University Responds to POTUS Executive Order


February 2nd, 2017

(Faculty and staff gather outside the Milo Bail Student center on campus at UNO. (Photo by Brandon McDermott)

Reaction to President Donald Trump’s recent executive order, banning entry for people from seven majority Muslim countries, has hit the heartland. The University of Nebraska president Hank Bounds released a statement calling the executive order “disturbing and disruptive.” KVNO’s Brandon McDermott talks to an administrator at the University of Nebraska at Omaha in charge of international enrollment to discuss this topic of conversation.

Omaha, NE – President Donald Trump’s day’s old executive order, some are referring to as the “Muslim Ban,” suspends U.S. refugee admissions for 120 days.
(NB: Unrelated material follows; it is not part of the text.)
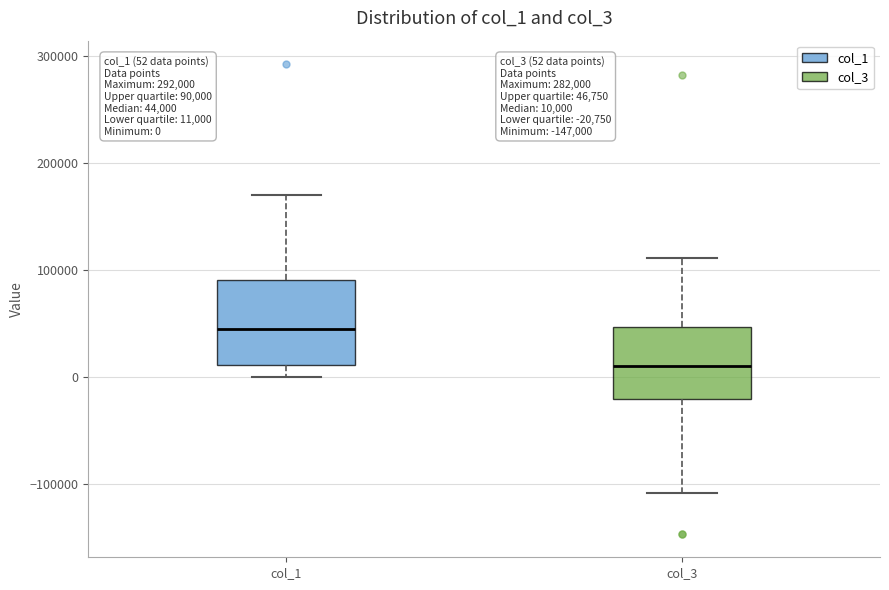

Which box's median line is the highest?

col_1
It also suspends the programs which allow entry of Syrian refugees “indefinitely” and prohibits entry to the Unites States from seven countries which are majority-Muslim. Looking closer at the document, it gives priority to Christian refugees over Muslims as well as lowering the total number of refugees which will be accepted from any country this year.

(Photo by Brandon McDermott)

The backlash from this has resulted in thousands of Americans protesting at airports and universities including the University of Nebraska warning international students not to leave the country. In a statement released earlier this week, University of Nebraska president Hank Bounds called for the country to be “more inclusive, not less.”

Dr. Jane Meza serves as Interim Associate Vice Chancellor for International Enrollment and Support at both the University of Nebraska Medical Center and the University of Nebraska at Omaha. She said UNMC and UNO attract students from all walks of life, yearning to make a difference.

“We attract talented students from across the world and we’re bringing talented minds together to solve the world’s problems,” Meza said.

Meza said she is unsure what this means when it comes to enrollment figures.

“We don’t really know how it will impact enrollment figures, but our goal is to make sure that the University of Nebraska works every day to be the kind of place where all students feel welcome – valued and safe.”

Meza said officials at the University of Nebraska will adhere to the “law of the land,” but that they want to ensure students have the most exceptional experience while in the University system. She said this has impacted both students and staff alike.

“We are concerned about how this will impact our students and employees. We’re advising individuals from these seven countries not to that travel outside of the United States at this time,” she said.

A rally on campus yesterday at UNO to support refugee and Muslim students, faculty and staff brought out about 100 students and faculty. Several international students spoke; stories were shared between cheers of encouragement. But the message was clear; UNO is a place of inclusivity.